=== BRANO CITATO ===
Viviamo in un’epoca in cui la comunicazione passa sempre più attraverso i Social? Qual è il suo rapporto con questa realtà?

Mi piace tutto ciò che mi serve per imparare e imparo anche dai social. Mi diverto. Seguo i dibattiti per capire come ragionano i singoli, i gruppi, le comunità. Raramente esprimo opinioni perché non credo che interessi a qualcuno e perché prima di esprimere un’ opinione dovrei studiare l’argomento per giorni, settimane e mesi. Spesso non esiste una verità, e non amo leggere sentenze di verità in alcuni dibattiti in cui manca approfondimento.

 

Un ultima domanda, ringraziandola per la sua disponibilità. Dopo Manzoni e Vivaldi c’è qualche altro personaggio storico-cutlurale che le piacerebbe approfondire?
===
COMPITI.
a. Rispondi a queste domande sull'intervista:
(i) Per quali due motivi l'intervistato esprime raramente opinioni sui social?
(ii) Che cosa cerca di capire seguendo i dibattiti?
(iii) Quali due personaggi vengono nominati nell'ultima domanda?
b. Prosegui l'intervista dal punto in cui si interrompe.
=== VOCI ===
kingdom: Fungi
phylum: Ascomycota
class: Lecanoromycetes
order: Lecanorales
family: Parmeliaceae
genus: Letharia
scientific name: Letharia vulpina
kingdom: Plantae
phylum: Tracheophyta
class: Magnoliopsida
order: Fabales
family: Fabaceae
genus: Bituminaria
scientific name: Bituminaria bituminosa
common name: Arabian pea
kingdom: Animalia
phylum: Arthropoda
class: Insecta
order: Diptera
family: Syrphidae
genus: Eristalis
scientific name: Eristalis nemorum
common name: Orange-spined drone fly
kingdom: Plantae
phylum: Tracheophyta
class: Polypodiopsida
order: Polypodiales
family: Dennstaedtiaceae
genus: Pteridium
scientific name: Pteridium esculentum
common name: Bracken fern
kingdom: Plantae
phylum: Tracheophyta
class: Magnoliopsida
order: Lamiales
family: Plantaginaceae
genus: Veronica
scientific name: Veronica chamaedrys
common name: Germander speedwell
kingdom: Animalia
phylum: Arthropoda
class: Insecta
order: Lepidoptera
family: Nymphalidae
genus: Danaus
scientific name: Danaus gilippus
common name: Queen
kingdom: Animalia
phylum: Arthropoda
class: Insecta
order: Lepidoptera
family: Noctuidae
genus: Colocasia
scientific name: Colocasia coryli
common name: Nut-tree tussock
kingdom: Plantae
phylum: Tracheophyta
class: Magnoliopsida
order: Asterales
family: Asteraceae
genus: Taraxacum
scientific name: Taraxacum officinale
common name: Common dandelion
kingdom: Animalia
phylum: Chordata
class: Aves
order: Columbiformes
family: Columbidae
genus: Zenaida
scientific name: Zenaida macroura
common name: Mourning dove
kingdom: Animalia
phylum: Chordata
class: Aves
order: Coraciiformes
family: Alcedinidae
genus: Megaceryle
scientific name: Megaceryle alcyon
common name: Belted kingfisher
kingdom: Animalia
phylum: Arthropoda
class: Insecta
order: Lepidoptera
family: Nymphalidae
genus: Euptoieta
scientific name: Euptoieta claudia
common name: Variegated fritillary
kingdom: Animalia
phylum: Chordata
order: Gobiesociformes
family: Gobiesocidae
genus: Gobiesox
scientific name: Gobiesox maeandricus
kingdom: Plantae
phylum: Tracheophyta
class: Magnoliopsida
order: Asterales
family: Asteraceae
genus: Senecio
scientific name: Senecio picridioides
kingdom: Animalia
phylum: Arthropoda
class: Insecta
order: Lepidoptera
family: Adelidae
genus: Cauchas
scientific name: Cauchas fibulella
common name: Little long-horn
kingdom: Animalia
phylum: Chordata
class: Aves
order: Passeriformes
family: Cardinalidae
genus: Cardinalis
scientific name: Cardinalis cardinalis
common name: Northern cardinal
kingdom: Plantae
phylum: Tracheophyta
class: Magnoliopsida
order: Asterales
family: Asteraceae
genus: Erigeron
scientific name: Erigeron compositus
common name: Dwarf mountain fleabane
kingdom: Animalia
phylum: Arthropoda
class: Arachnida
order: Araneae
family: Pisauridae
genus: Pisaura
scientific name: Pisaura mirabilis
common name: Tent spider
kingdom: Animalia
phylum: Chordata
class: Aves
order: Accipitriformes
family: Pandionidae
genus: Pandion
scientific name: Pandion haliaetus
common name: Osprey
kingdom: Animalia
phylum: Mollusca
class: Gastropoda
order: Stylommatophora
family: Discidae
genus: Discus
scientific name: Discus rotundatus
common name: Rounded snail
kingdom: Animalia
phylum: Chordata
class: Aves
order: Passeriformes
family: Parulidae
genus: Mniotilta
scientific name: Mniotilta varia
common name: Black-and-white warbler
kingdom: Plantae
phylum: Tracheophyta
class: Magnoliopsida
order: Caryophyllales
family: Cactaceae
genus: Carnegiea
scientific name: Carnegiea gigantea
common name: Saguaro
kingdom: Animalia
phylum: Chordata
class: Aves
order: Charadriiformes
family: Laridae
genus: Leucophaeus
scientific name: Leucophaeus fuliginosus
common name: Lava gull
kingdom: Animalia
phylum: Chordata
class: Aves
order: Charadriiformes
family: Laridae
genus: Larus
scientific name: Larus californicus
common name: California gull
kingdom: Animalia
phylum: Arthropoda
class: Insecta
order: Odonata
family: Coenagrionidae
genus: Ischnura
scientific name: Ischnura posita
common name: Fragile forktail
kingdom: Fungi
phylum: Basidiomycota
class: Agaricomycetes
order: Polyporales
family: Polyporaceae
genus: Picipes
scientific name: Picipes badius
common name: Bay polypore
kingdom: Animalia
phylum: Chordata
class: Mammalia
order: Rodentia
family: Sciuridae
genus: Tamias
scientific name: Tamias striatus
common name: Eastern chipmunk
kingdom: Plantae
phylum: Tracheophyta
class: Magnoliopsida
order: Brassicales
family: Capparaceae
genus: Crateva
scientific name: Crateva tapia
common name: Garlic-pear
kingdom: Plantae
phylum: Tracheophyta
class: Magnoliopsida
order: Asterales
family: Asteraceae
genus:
===
RISPOSTE.
a.
(i) Perché non crede che interessi a qualcuno e perché prima di esprimere un'opinione dovrebbe studiare l'argomento per giorni, settimane e mesi.
(ii) Come ragionano i singoli, i gruppi, le comunità.
(iii) Manzoni e Vivaldi.

b.
La mia curiosità è attirata da moltissimi personaggi storici ma non ne parlo perché più passa il tempo e più capisco che la scrittura è una questione tra me e me, almeno durante la prima stesura. Posso dire che sarebbe stato facile andare avanti con l’Ottocento e invece mi sono catapultata in tutt’altra epoca storica, piuttosto lontana. Sempre per l’incoscienza di cui parlavo. Se ne avrò la possibilità vorrei comunque atterrare anche nel presente, prima o poi.